### Text provided
◇ ◇ ◇ ◇
# Philippines passport validity after wedding



## L_O_O_M (Feb 26, 2013)

Hi, I am getting married this year to someone in the Philippines. I was wondering if anyone could tell me if the passport that's in her maiden name will still be valid after the wedding but before we receive our marriage certificate that will be about 4 weeks wait?

The reason I ask is because I can't be overseas that long because of work and I want her to come to South Africa with me after we get married, I can't be apart from my wife after we get married. I was thinking she might get a visitors visa before we get maried so that after the wedding we can come back to South Africa while we wait for our marriage certificate to apply for her spousal visa, but I'm not sure if her visa and passport will still be valid after we get married but before we receive our marriage certificate.

And when you apply for a spousal visa do they hold your passport till after its been approved?


----------



## 2fargone (Jun 14, 2011)

L_O_O_M said:


> Hi, I am getting married this year to someone in the Philippines. I was wondering if anyone could tell me if the passport that's in her maiden name will still be valid after the wedding but before we receive our marriage certificate that will be about 4 weeks wait?
> 
> The reason I ask is because I can't be overseas that long because of work and I want her to come to South Africa with me after we get married, I can't be apart from my wife after we get married. I was thinking she might get a visitors visa before we get maried so that after the wedding we can come back to South Africa while we wait for our marriage certificate to apply for her spousal visa, but I'm not sure if her visa and passport will still be valid after we get married but before we receive our marriage certificate.
◇ ◇ ◇ ◇
### Data rows
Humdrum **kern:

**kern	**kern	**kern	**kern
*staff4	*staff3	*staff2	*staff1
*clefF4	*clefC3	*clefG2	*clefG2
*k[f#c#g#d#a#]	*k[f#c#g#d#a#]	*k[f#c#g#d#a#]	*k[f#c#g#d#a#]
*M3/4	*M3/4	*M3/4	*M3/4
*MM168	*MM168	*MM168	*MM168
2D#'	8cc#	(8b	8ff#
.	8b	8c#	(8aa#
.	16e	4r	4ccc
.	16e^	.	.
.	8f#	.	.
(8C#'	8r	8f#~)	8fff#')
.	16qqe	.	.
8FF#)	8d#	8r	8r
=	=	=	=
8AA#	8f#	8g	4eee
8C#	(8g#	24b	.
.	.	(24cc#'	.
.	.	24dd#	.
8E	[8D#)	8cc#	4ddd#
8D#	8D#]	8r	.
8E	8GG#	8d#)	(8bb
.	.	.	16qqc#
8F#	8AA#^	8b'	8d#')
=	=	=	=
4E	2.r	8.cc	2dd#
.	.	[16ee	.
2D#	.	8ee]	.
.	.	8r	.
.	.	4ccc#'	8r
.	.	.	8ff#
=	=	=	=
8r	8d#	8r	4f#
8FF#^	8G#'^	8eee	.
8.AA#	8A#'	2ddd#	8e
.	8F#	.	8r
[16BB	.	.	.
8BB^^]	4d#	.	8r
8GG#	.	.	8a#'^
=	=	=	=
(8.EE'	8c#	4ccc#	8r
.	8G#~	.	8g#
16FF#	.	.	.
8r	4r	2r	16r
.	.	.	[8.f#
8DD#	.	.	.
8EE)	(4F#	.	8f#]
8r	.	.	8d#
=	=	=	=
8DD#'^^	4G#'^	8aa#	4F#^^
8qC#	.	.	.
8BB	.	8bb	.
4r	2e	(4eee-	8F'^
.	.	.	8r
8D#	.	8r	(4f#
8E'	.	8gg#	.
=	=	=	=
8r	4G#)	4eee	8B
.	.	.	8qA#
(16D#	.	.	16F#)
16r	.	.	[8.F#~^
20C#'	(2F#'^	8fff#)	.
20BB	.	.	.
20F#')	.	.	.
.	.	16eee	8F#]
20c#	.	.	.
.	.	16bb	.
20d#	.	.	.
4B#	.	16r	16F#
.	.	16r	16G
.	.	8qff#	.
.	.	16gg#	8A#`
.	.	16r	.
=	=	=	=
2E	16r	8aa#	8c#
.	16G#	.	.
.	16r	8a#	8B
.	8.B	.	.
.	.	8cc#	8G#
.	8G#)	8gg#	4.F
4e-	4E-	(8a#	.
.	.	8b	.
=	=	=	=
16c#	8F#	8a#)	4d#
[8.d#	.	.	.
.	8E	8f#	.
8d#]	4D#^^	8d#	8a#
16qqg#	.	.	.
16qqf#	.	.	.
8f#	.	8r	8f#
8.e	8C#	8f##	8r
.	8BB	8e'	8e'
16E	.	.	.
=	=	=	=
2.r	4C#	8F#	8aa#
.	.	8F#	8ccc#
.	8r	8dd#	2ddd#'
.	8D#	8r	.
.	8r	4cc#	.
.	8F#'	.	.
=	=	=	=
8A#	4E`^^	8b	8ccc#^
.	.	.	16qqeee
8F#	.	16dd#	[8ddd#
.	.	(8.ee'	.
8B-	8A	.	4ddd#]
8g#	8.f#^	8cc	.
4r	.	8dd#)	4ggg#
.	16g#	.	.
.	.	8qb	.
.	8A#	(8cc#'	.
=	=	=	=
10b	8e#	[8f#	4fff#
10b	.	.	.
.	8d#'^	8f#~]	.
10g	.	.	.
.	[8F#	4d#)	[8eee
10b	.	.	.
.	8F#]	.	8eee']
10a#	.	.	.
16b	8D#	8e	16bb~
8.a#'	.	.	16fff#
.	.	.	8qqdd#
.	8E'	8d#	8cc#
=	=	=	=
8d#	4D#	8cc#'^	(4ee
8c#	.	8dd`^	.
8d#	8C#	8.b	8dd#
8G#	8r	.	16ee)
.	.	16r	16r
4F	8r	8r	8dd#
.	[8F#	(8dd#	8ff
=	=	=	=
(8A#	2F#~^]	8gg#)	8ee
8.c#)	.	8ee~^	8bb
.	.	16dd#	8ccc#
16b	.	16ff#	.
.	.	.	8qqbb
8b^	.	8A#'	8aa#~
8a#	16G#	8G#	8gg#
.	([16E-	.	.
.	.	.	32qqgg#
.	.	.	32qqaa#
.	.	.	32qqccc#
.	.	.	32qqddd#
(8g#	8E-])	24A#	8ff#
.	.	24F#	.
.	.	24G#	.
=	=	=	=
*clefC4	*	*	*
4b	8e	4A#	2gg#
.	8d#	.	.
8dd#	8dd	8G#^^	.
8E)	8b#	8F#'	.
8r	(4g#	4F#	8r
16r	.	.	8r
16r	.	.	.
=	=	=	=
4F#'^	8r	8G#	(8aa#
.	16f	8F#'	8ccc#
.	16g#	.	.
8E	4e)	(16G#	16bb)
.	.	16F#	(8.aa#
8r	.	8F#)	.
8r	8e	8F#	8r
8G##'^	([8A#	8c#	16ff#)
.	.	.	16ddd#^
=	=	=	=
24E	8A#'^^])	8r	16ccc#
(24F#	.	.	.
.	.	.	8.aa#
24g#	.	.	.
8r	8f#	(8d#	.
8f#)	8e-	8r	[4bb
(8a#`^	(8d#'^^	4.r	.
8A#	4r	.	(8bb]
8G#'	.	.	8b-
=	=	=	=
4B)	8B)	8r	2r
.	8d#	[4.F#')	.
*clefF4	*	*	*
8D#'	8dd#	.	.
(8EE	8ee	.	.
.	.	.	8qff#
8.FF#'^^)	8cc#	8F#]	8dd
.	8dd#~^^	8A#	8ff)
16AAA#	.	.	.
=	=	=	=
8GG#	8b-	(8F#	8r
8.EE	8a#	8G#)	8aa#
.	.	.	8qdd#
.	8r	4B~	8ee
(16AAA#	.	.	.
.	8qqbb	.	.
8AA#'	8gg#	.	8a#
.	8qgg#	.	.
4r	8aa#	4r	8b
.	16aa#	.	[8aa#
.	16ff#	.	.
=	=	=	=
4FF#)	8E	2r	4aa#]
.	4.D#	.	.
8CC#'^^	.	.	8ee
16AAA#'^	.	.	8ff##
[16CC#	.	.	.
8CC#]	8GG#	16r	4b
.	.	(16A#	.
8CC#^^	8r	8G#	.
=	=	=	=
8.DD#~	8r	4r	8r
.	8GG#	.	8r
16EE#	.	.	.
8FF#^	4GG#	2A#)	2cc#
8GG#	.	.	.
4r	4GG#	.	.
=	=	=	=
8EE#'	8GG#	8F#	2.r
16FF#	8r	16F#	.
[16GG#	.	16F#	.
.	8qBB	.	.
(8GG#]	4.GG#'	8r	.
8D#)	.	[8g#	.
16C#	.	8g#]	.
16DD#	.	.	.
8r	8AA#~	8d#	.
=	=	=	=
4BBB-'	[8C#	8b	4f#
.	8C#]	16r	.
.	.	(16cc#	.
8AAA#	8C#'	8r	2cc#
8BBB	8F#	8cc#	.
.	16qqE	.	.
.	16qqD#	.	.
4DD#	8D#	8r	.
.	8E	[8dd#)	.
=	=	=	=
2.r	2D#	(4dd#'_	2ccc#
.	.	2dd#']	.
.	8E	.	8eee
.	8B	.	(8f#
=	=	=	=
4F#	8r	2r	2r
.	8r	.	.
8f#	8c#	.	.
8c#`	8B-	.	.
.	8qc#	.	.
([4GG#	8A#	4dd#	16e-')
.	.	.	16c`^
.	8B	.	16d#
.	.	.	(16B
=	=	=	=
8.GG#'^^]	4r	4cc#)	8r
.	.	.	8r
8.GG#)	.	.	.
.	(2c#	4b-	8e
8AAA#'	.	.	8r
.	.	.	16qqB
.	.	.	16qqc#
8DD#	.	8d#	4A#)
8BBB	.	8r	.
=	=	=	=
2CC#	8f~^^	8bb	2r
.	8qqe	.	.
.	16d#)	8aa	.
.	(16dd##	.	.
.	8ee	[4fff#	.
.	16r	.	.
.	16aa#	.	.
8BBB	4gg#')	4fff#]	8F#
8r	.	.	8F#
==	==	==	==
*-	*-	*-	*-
◇ ◇ ◇ ◇
### Given request
How would you translate the sentence "Hi, I am getting married this year to someone in the Philippines." from the forum thread on passport validity after a wedding into Spanish?

### Written reply
Hola, me voy a casar este año con alguien en Filipinas.